You don't remember falling asleep, but you must have, because your eyes are closed now. It isn't long before you analyze the smell of disinfectant and cheap detergent, the sounds of beeping and dripping, the feel of an uncomfortable mattress under your back, and you realize you're in a hospital. You don't understand what happened; the old man, the nasty clerk behind the counter in the nasty motel, he should be in the hospital, or even better, the morgue. You should be in another cheap, nasty motel, with a cheap, nasty man, sweat dripping off your brow as you emulate the actions you saw on a cheap, nasty porno, one night when your husband was asleep.

You try to lift your arm, but you can't, and you realize that you must be in handcuffs. The man must have lived, and you must be under arrest. You can't understand how he overpowered you, or maybe he outwitted you. You thought you were stronger than that, or wiser than that.

Voices, now. They've noticed that you're awake, and you hear them talking about you. You open your eyes and tilt your head to look at the handcuffs. You've never seen handcuffs before, except in movies, and on TV, and you want to see what they look like in the flesh. You tried to get your husband to buy cuffs to use in bed, but he refused, holding your wrists and running his fingers over the scars and telling you that he didn't think that was a good idea.

Your doctor says your name. Your husband is holding your hand, but you don't see the handcuffs. Is it possible that the clerk didn't call the cops? That he didn't press charges? You don't remember talking to the police, or maybe talking them out of arresting you, but it must have happened, since you don't seem to be in custody. It's a shame; you wanted to see the handcuffs. There are just two white bandages, in their old familiar place, and you feel disappointed. Maybe they fastened the cuffs on too tightly, and they cut your wrists.

"I thought you were making progress," your doctor says. "I thought the pills were helping."

Pills. Pills. You don't remember pills. You remember berries, red on one side, and white on the other. You remember swallowing the berries one after another. You remember lying down in the bath and cutting your wrists, and you remember the blood that was the same color as the berries.

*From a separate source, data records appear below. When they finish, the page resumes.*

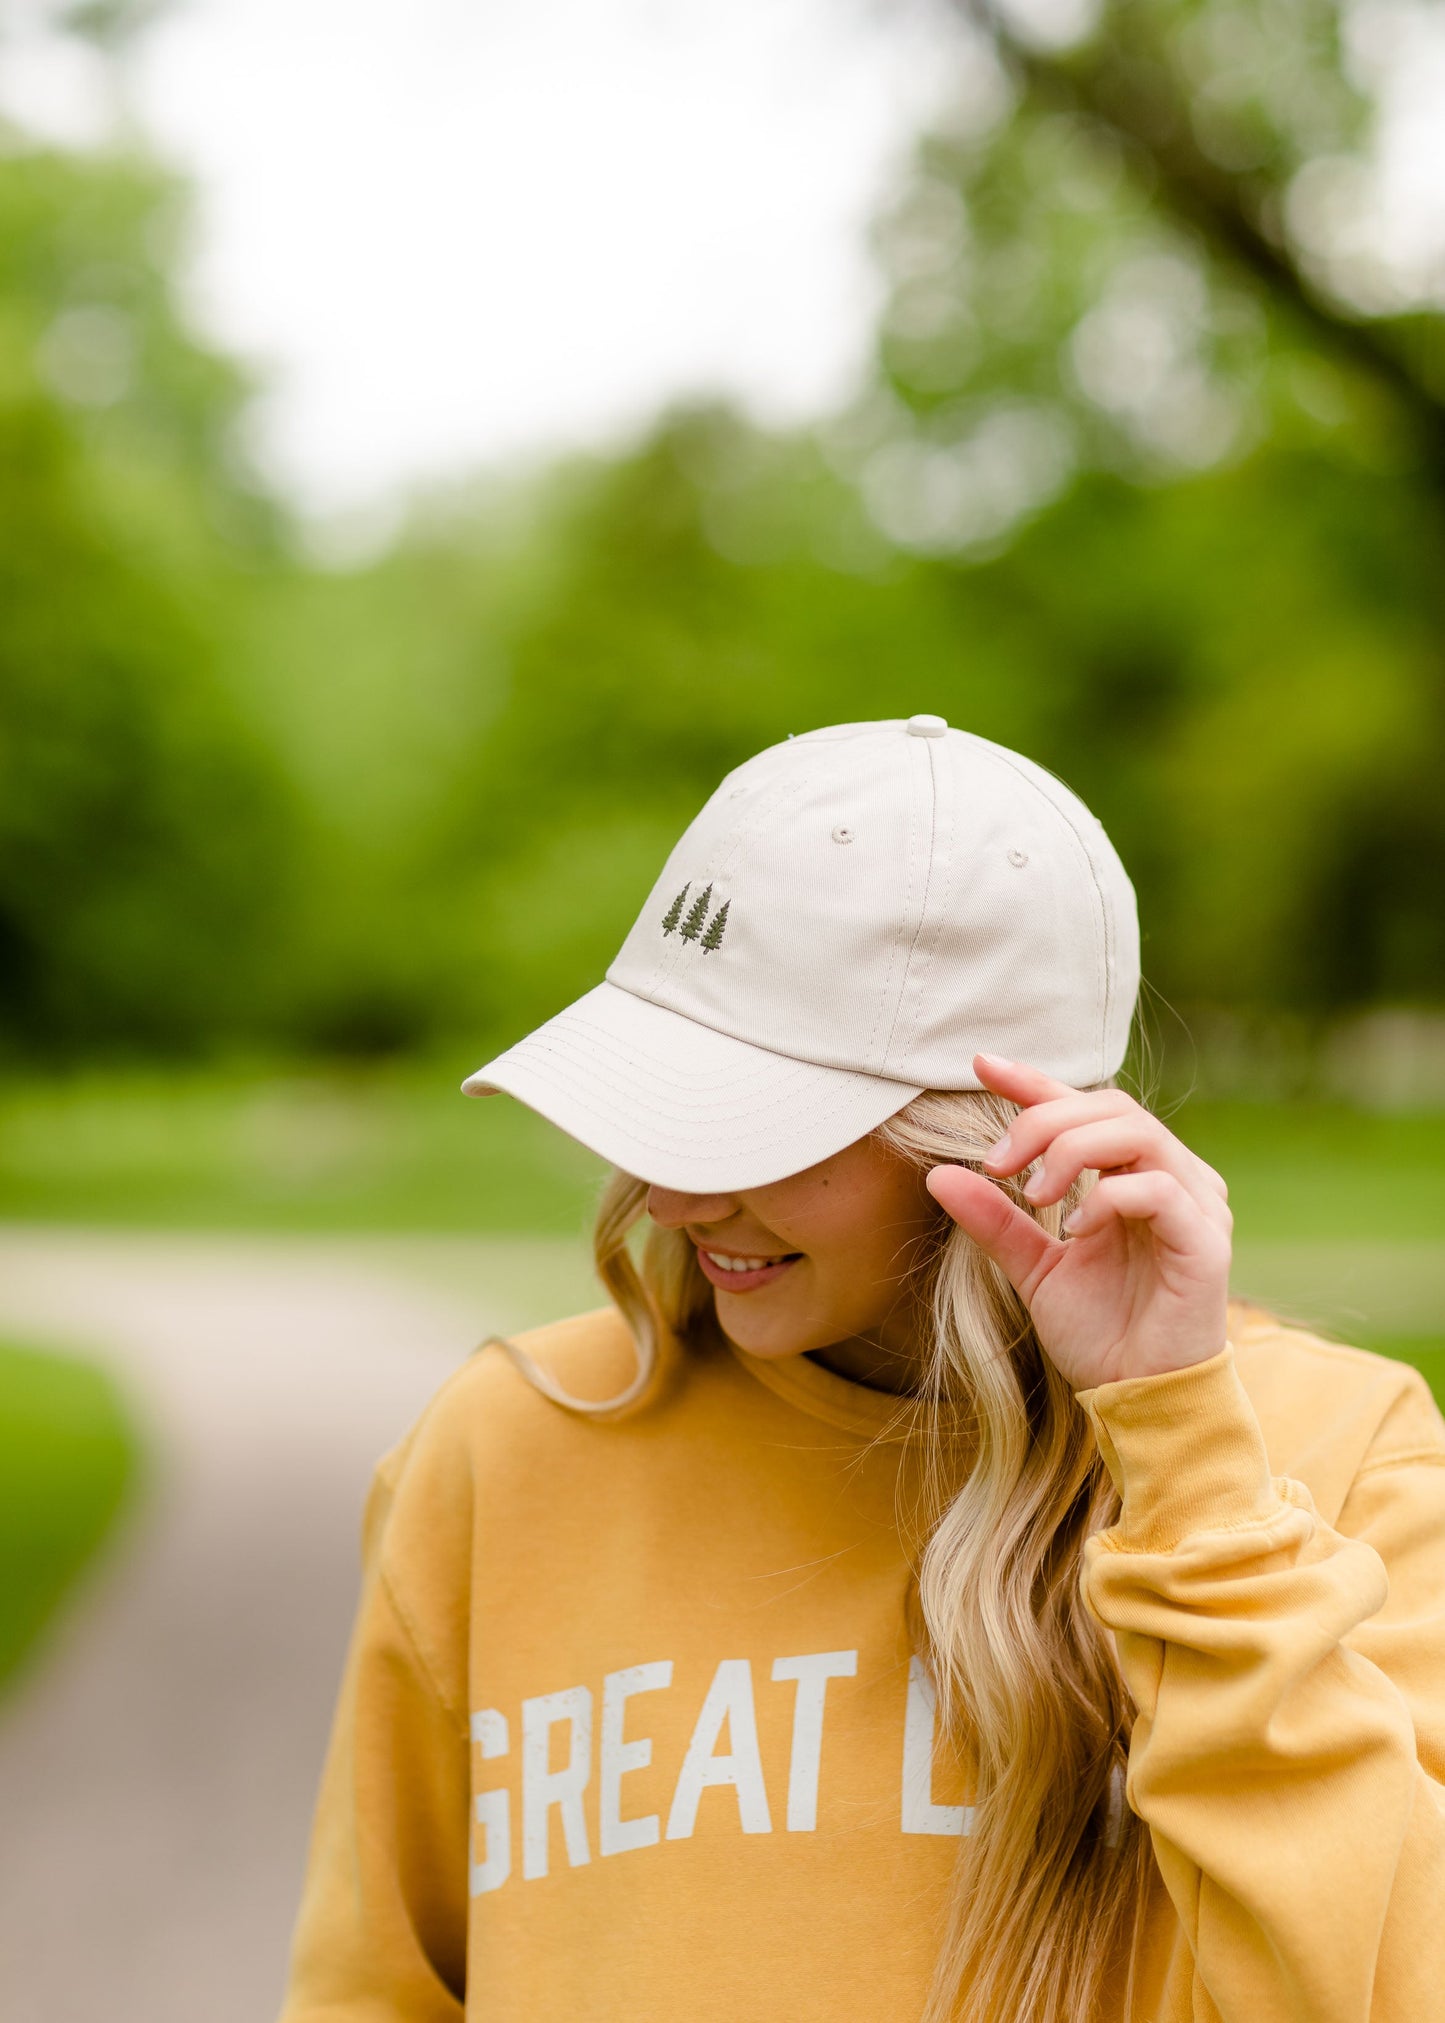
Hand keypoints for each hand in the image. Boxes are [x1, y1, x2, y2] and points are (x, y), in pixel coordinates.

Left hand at [925, 1055, 1231, 1388]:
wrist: (1139, 1397)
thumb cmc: (1100, 1331)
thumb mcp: (1033, 1267)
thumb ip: (995, 1219)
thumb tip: (937, 1174)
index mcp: (1133, 1174)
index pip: (1085, 1107)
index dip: (1035, 1081)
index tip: (980, 1065)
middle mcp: (1171, 1177)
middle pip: (1109, 1106)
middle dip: (1042, 1122)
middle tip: (995, 1163)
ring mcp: (1196, 1203)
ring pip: (1136, 1132)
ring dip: (1070, 1151)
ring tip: (1033, 1194)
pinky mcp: (1206, 1239)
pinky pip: (1158, 1188)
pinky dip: (1107, 1198)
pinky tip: (1074, 1229)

You can't lift your hand because of the IV.

"We're going to have to institutionalize you this time," he goes on, even though you aren't really listening to him anymore. He was the one who gave you the berries, and you realize now that they were poison. The blood didn't come out of your wrist quickly enough, probably because of the scars from the other times you tried. You supposed that you could have cut your wrists the other way, but that's not the right way, and you wanted to do it right this time. Or maybe it was the berries. Maybe they were poisoned, and they thickened your blood so it wouldn't spurt out as it did the first time, and the second time, and the third time. You got up out of the bath and went to the kitchen, to get a better knife, but then you decided to go to the motel and kill the clerk, who gave you an odd look for not showing up with some random guy, for giving you a rusty key, for giving you a five with a corner missing.

You close your eyes and return to the motel, with your hands around the clerk's neck. Your doctor is trying to get you to stop, but you ignore him, squeezing and squeezing until his neck is as mushy as the bananas you like to eat for breakfast.

There are berries on the ground, and you step on them. They squish under your feet.